O Instituto de Arquitetos do Brasil – Departamento São Paulo (IABsp) solidariza-se com as vítimas do incêndio e desabamento do edifício Wilton Paes de Almeida. Para além da tragédia que esse episódio representa, cabe destacar que estamos diante de problemas sistêmicos que afligem a maioria das grandes cidades brasileiras e que demandam discussões que articulem necessariamente políticas urbanas, habitacionais de patrimônio cultural e de gestão dos bens públicos.
Do ponto de vista da política habitacional, revela-se a precariedade das condições de vida a que é submetida uma parcela significativa da população, sem alternativas para morar com dignidade. O enfrentamento do problema habitacional exige a ação integrada das três esferas de governo, com investimentos duradouros articulados em uma política que apresente soluções diversificadas para o acesso e a garantia do direito à moradia digna. A ocupação de imóveis ociosos por movimentos sociais organizados é manifestação legítima diante da falta de alternativas e revela essa contradição de nossas cidades.

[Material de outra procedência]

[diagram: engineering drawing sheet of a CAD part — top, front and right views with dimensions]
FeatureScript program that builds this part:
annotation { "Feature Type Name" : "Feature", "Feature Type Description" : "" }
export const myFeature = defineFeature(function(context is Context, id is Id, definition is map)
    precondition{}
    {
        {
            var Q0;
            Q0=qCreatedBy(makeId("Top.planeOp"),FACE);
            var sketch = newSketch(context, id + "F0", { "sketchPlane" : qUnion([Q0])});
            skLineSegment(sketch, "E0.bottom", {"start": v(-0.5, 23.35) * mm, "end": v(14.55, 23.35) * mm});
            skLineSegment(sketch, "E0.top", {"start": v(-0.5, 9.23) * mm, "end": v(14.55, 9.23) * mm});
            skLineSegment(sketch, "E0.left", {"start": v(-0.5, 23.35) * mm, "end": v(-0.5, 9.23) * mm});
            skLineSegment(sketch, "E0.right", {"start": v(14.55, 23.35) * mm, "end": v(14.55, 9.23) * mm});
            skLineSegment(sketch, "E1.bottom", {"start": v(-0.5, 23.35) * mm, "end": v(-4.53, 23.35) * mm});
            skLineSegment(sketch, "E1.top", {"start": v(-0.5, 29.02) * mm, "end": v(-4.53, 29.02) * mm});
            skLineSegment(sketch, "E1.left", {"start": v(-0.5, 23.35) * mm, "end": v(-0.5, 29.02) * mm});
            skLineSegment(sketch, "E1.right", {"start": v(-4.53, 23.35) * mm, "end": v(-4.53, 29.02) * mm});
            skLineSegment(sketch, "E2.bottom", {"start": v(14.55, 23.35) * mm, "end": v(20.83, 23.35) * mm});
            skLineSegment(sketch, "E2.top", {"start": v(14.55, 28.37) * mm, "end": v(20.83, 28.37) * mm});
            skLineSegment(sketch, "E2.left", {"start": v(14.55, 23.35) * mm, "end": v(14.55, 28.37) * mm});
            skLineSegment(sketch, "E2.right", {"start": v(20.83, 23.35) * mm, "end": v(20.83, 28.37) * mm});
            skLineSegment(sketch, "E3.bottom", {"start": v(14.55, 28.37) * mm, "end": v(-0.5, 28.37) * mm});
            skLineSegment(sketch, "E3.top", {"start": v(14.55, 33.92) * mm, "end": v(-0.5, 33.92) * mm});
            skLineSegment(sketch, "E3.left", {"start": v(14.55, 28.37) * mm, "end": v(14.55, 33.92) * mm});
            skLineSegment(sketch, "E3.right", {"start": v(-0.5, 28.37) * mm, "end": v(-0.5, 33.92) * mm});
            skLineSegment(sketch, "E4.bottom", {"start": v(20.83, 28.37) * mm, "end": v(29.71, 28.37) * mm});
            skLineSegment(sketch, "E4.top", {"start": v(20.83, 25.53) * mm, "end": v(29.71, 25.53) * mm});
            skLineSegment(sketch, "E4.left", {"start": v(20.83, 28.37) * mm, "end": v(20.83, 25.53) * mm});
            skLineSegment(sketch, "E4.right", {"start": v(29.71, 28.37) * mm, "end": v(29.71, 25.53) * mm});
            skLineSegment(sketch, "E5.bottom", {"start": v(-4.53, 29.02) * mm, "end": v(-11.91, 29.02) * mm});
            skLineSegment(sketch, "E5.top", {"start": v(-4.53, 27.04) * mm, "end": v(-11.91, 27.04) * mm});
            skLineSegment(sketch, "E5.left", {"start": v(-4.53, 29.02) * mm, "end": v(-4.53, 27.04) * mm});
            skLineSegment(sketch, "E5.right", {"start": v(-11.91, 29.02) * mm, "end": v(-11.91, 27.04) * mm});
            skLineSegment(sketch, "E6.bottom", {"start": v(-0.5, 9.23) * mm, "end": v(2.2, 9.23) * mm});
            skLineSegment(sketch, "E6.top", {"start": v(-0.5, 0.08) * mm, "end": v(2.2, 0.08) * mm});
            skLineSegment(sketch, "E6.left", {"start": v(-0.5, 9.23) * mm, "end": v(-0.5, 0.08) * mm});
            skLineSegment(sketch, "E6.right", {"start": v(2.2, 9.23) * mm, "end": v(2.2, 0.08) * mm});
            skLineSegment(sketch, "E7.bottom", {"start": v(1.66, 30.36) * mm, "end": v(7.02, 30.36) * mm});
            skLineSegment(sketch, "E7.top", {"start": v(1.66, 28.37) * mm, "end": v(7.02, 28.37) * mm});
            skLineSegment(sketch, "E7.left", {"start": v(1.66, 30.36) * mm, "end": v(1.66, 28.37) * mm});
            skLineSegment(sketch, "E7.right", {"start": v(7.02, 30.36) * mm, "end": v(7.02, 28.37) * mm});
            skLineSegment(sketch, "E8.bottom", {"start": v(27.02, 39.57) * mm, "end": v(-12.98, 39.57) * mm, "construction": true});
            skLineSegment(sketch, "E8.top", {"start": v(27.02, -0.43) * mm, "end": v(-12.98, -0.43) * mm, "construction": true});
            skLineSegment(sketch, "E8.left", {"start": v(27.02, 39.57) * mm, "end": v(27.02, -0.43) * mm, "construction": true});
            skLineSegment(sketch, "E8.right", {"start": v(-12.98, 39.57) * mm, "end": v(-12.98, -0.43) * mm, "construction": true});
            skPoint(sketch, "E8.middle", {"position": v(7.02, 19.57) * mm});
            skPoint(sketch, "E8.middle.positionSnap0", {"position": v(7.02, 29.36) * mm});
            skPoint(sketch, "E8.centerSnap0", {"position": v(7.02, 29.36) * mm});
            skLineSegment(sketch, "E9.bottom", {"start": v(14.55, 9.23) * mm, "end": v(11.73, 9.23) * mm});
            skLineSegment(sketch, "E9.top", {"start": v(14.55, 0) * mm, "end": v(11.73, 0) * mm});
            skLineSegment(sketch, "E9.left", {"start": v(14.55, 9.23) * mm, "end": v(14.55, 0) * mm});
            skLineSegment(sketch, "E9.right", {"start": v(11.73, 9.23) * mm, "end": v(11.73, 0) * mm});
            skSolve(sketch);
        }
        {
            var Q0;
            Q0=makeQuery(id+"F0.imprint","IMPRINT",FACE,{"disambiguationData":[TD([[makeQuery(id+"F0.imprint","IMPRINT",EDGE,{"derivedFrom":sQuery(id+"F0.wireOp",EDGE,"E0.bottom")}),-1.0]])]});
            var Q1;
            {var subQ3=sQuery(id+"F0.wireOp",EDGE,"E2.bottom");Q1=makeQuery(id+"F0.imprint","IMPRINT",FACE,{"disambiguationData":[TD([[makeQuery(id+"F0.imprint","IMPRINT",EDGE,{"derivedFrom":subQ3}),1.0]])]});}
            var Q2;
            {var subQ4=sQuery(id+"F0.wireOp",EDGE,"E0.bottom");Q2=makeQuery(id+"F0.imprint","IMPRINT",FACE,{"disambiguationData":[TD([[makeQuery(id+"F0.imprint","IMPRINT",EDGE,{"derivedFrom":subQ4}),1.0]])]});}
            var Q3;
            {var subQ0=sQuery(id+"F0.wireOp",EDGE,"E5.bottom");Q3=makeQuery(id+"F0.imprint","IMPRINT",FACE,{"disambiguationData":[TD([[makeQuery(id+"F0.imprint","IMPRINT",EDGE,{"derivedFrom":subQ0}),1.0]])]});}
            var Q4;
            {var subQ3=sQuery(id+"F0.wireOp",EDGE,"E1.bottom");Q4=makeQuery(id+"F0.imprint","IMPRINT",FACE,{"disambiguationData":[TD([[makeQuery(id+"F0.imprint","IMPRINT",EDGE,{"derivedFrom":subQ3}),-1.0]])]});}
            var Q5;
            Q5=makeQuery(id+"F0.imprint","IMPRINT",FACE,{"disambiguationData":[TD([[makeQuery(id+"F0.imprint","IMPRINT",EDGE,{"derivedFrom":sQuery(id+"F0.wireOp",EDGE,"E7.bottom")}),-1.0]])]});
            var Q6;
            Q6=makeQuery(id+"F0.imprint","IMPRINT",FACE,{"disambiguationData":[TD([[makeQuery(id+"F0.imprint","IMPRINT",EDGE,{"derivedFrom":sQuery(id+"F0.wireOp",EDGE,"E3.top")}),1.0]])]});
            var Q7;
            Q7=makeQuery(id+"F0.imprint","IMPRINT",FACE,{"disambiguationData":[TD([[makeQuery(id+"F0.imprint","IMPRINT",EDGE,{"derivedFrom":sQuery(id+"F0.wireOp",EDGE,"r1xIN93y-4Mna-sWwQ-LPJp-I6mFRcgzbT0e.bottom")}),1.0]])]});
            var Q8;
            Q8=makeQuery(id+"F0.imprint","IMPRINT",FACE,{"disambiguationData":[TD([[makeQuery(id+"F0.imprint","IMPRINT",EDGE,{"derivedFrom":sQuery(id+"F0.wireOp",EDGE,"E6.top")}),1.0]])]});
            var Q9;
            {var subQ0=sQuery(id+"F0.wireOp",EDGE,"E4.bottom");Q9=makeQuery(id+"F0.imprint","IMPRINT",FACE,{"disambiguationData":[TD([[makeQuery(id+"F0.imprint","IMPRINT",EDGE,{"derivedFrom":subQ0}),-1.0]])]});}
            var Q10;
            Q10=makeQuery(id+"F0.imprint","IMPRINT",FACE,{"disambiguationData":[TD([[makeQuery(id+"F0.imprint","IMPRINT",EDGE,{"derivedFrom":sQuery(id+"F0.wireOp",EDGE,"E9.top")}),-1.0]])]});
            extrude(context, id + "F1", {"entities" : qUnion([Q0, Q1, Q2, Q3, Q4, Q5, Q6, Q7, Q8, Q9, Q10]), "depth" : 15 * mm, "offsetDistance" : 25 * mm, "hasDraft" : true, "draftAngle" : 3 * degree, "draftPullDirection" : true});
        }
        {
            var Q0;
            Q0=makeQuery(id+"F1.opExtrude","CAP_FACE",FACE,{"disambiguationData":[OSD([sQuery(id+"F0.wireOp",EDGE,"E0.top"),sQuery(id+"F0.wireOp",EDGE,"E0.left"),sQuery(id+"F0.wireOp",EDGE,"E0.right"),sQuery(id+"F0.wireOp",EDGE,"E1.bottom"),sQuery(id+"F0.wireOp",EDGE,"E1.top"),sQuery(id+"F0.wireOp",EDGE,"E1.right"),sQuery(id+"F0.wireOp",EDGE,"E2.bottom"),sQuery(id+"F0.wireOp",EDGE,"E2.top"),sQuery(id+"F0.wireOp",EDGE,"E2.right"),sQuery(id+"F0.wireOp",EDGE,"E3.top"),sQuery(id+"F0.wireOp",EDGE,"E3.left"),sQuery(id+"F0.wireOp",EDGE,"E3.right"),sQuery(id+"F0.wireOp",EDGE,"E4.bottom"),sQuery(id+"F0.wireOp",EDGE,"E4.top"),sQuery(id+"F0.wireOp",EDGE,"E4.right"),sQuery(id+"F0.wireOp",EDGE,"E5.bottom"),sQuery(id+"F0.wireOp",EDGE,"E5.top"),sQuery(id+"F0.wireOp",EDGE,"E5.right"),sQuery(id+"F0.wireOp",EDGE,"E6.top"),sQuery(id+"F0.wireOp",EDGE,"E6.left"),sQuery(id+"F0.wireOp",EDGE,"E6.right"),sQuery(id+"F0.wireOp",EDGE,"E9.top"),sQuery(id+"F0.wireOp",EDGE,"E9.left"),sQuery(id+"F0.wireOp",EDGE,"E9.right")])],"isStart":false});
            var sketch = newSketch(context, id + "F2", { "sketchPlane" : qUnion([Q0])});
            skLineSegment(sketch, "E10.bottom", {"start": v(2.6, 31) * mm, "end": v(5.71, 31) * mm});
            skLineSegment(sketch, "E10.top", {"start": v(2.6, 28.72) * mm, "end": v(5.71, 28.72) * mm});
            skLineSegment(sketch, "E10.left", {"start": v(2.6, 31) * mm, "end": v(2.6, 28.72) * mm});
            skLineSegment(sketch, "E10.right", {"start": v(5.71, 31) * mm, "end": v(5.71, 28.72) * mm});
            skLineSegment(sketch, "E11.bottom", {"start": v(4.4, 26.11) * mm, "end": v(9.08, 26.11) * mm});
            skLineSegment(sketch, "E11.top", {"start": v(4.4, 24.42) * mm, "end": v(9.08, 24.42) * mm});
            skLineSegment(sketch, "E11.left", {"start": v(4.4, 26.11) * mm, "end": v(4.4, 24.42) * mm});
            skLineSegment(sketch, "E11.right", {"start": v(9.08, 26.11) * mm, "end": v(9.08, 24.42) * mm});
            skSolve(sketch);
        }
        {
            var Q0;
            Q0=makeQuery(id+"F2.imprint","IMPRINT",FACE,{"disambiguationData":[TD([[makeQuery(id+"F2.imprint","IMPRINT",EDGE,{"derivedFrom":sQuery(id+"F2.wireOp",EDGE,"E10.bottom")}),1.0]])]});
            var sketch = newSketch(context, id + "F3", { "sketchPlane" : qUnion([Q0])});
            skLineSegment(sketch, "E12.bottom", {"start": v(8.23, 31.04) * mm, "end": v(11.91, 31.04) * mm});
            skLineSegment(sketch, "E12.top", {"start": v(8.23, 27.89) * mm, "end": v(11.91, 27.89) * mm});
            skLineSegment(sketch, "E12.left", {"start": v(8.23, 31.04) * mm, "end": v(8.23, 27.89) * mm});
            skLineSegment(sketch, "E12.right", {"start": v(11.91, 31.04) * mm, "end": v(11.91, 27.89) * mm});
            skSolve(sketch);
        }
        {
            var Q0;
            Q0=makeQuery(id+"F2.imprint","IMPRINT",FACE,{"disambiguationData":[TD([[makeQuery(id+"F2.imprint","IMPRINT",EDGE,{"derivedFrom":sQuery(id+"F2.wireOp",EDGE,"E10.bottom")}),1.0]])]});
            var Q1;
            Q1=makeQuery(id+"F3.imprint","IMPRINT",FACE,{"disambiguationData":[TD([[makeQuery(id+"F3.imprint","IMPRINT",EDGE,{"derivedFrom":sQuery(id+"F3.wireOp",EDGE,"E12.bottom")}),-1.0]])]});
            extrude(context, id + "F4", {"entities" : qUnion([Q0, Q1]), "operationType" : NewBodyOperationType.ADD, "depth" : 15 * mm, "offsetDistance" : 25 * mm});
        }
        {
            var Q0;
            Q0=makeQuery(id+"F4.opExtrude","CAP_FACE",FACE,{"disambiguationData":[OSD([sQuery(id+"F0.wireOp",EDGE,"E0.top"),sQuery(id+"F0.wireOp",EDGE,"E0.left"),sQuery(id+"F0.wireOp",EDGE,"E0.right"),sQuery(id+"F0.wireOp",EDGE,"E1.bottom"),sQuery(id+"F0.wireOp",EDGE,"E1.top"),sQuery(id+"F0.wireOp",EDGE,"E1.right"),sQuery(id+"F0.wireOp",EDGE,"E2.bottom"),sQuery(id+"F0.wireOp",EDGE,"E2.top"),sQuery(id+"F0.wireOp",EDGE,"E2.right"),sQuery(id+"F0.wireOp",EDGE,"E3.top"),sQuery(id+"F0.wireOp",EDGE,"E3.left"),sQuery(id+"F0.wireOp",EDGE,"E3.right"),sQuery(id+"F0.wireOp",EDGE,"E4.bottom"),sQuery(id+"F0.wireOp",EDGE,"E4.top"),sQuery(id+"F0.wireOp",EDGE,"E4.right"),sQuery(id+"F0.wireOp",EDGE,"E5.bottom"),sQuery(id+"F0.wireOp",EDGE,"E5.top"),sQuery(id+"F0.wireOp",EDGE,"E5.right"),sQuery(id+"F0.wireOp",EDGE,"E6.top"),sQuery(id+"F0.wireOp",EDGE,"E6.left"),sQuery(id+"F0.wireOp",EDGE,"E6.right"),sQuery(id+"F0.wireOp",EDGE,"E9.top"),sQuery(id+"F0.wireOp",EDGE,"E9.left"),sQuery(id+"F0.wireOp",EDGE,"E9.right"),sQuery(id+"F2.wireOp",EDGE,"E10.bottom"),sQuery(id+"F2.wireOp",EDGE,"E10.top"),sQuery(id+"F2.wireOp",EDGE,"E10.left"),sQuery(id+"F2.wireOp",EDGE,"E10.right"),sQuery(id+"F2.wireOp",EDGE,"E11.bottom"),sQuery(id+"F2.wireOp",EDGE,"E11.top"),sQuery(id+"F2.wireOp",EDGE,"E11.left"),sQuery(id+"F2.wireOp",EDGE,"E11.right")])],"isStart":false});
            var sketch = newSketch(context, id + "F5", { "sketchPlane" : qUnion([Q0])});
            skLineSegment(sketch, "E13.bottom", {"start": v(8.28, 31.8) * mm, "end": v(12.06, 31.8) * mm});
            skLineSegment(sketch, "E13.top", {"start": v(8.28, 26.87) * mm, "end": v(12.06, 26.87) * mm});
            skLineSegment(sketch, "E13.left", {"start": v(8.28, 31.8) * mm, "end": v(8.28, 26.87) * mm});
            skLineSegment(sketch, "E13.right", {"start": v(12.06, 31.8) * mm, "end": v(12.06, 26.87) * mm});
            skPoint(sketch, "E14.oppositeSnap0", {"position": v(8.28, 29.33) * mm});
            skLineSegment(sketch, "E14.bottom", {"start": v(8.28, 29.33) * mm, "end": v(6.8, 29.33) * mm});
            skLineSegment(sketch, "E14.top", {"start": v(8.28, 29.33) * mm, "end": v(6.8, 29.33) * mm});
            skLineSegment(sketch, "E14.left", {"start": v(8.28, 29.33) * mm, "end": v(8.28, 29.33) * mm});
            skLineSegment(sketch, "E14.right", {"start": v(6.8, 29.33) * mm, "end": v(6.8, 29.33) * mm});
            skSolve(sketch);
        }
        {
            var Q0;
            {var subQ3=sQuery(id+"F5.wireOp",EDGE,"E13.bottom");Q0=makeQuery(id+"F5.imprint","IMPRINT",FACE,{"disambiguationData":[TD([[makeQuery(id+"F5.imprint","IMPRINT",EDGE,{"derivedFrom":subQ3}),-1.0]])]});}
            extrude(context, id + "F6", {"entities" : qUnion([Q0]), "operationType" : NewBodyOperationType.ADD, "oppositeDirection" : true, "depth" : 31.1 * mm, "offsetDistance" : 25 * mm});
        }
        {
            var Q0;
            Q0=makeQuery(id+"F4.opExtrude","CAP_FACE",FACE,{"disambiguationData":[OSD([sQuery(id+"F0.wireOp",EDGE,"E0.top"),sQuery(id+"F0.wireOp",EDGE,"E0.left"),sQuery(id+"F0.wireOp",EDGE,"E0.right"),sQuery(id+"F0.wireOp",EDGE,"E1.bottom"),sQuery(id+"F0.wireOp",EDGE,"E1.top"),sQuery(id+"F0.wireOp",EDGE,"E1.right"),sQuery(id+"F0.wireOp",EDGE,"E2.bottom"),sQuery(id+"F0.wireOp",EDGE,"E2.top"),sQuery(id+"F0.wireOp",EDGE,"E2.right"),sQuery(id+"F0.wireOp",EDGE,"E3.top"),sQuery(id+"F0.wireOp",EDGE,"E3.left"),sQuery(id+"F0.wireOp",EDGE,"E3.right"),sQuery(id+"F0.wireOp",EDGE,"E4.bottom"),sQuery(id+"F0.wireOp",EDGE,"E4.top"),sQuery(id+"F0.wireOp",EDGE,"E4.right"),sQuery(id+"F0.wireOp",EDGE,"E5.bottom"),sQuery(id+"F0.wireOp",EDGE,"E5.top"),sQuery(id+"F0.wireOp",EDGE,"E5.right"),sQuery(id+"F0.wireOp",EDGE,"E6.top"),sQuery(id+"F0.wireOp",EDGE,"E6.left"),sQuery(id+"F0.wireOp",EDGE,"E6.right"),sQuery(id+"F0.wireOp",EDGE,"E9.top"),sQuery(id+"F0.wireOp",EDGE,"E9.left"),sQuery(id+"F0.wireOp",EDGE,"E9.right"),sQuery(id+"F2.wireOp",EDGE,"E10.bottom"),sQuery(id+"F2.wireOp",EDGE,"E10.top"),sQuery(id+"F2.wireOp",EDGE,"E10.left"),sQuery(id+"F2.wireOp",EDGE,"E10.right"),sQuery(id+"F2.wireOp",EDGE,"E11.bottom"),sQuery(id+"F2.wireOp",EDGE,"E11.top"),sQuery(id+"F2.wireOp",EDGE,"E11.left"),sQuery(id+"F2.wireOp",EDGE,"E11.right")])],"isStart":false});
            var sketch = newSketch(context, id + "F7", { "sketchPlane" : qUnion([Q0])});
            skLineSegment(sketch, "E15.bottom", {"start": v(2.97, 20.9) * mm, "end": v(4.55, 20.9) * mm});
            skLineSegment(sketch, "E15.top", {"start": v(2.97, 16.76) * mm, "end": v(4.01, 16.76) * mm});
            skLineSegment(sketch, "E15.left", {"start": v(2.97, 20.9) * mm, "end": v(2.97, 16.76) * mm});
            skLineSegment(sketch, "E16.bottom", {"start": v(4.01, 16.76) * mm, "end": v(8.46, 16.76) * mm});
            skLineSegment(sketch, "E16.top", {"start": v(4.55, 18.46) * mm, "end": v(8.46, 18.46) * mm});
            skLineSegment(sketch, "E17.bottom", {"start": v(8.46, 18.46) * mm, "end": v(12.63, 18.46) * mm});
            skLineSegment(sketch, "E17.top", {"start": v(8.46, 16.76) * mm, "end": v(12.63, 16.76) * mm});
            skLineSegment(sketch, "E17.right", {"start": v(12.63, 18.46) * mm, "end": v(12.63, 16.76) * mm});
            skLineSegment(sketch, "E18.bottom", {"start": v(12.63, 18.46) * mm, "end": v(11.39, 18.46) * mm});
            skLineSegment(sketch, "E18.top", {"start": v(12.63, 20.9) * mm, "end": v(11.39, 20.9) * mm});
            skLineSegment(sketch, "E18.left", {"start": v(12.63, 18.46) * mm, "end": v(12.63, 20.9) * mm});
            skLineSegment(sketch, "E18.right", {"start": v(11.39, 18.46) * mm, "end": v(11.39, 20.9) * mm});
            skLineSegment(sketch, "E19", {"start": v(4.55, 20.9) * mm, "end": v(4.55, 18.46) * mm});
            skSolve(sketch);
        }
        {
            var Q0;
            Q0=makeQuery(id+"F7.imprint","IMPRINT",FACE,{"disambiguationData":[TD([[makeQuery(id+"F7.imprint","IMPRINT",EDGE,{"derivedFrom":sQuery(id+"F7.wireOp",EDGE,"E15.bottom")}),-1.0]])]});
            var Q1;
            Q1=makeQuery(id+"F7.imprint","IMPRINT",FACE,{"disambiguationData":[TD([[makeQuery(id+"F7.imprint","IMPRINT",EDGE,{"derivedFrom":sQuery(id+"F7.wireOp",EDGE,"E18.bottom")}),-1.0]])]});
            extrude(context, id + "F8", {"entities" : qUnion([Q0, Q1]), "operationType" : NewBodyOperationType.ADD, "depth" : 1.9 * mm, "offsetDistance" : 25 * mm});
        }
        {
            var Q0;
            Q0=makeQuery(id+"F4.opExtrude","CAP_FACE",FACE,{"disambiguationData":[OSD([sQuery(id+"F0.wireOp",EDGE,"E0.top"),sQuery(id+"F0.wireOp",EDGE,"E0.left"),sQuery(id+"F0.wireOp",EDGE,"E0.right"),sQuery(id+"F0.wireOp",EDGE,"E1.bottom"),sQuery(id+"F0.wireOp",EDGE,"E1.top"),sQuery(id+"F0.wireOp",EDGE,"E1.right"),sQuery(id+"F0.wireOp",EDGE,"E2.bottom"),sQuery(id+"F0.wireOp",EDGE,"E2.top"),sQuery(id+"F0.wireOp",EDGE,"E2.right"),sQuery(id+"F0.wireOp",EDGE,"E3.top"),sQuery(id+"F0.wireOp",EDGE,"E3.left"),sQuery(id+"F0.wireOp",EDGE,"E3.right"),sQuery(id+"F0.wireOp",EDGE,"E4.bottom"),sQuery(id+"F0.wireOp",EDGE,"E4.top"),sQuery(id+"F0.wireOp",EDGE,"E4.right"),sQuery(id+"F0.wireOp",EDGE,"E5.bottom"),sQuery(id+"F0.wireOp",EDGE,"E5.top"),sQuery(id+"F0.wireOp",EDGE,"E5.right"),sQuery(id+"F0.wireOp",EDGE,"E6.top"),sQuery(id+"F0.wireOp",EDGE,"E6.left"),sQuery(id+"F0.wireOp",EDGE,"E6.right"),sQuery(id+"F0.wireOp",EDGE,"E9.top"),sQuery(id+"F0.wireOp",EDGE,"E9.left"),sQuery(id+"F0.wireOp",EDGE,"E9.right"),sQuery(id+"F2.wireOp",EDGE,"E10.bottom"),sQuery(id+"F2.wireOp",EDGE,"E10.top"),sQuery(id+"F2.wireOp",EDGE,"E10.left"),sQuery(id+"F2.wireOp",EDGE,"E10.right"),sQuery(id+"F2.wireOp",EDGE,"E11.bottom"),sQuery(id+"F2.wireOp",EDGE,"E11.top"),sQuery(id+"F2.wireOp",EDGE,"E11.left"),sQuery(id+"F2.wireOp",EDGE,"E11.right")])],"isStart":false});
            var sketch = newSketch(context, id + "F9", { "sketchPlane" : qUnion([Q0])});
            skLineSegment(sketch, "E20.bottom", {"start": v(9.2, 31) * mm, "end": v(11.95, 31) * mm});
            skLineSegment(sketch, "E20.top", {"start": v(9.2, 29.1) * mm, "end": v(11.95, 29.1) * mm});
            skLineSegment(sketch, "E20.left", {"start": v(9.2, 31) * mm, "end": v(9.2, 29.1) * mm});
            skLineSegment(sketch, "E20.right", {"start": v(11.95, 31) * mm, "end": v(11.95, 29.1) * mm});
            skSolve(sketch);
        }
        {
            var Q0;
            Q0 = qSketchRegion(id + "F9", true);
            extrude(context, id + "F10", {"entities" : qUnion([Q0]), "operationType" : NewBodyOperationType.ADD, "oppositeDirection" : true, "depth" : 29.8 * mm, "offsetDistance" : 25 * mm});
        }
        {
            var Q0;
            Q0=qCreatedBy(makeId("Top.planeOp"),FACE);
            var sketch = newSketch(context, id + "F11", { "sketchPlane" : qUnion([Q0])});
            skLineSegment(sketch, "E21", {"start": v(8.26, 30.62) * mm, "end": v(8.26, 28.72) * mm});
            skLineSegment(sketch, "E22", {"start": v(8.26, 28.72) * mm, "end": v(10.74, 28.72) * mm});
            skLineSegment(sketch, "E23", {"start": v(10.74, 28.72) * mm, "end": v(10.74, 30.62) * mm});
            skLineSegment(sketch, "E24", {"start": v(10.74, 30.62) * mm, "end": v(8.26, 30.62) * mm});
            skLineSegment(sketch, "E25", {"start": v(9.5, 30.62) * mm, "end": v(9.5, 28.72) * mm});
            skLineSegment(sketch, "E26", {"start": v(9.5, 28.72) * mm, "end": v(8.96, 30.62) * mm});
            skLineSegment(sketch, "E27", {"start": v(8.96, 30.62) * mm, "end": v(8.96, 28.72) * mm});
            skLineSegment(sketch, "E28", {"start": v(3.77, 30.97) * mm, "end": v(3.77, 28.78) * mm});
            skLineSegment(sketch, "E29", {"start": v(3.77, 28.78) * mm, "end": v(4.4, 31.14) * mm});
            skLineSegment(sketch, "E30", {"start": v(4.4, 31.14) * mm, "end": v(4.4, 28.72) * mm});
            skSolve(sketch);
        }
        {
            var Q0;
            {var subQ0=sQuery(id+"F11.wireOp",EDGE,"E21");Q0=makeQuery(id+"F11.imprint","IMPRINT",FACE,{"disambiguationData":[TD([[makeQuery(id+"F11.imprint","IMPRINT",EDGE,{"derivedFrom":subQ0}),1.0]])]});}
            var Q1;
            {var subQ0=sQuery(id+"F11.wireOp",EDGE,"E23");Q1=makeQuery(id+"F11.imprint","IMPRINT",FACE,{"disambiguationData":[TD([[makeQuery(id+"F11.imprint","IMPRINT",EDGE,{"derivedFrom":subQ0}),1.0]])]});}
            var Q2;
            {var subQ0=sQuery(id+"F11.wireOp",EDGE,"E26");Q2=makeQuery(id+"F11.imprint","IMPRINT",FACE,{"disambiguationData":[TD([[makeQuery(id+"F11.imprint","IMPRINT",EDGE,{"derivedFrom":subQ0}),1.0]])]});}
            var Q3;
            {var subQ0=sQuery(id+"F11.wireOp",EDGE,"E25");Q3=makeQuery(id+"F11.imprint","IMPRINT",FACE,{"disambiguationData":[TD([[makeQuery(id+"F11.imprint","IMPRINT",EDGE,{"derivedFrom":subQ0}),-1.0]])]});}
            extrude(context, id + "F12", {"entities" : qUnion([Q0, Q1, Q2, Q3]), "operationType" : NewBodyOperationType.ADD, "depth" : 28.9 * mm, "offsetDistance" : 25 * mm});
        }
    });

Do ponto de vista da política urbana, expõe, para além de casos envolvendo edifícios públicos, a omissão dos municípios na aplicação dos instrumentos indutores da função social da propriedade. Imóveis privados, vazios e subutilizados instalados em áreas bem localizadas devem ser notificados para induzir seu uso. Ainda que não fosse o caso do edifício que desabou, mas que abrigava famílias que aguardavam atendimento habitacional no centro da cidade, parcela significativa desses está localizada em Zonas Especiais de Interesse Social (ZEIS), onde parte da área construída deve ser destinada ao atendimento de famílias de baixa renda. Nestes casos, o Consórcio Imobiliário é uma alternativa aos proprietários para que disponibilizem seus imóveis (terrenos ou edifícios, para reforma), que podem ser permutados pelo valor equivalente de unidades residenciais ou comerciais, após a conclusão destes processos. Além de induzir o cumprimento da função social os municípios adquirem área construída para destinação própria.
Do ponto de vista do patrimônio cultural, evidenciam-se as condições precárias de conservação em que se encontram imóveis como o edifício projetado em 1961 pelo arquiteto Roger Zmekhol, que foi vice-presidente deste Instituto. Tombado em 1992 pelo Conselho Municipal de Preservação do Patrimônio Histórico, Cultural e Ambiental da Cidade de São Paulo, tratava-se de um ícone da arquitetura moderna, movimento cuja sensibilidade se constituiu, para além da dimensão cultural, em meio à afirmação do compromisso social dos arquitetos. Outros edifícios de valor cultural igualmente ameaçados, revelam a dificuldade em se preservar a história e a memória de nossa cidade bem como a incompreensão de que instrumentos como o tombamento não limitam ou interferem nas possibilidades de uso. Direito à memória e à cidade devem caminhar juntos e só podem ser garantidos através do uso diverso e socialmente relevante dos espaços entendidos como parte do patrimônio cultural.
Em relação à gestão do patrimônio público, caso deste edifício, de propriedade da União, revela-se a morosidade na adoção de medidas para que os imóveis de diferentes entes tenham destinação adequada. Para isso se faz necessário conhecer e avaliar esse patrimônio, planejar sua destinação em função das suas potencialidades e condicionantes, além de adotar medidas como a articulação com outros poderes (poder judiciário, cartórios de registros de imóveis e poder legislativo), que facilitem o uso dessa infraestrutura já instalada.
Colocar a população que sofre dessas mazelas como responsável por problemas dessa natureza, de fato, não será o início de um bom caminho. Que essa tragédia seja um marco para reversão das políticas públicas no sentido de promover o reuso e a conservação de edifícios, públicos e privados, especialmente em áreas bem localizadas para, entre outras finalidades, provisão de moradia digna.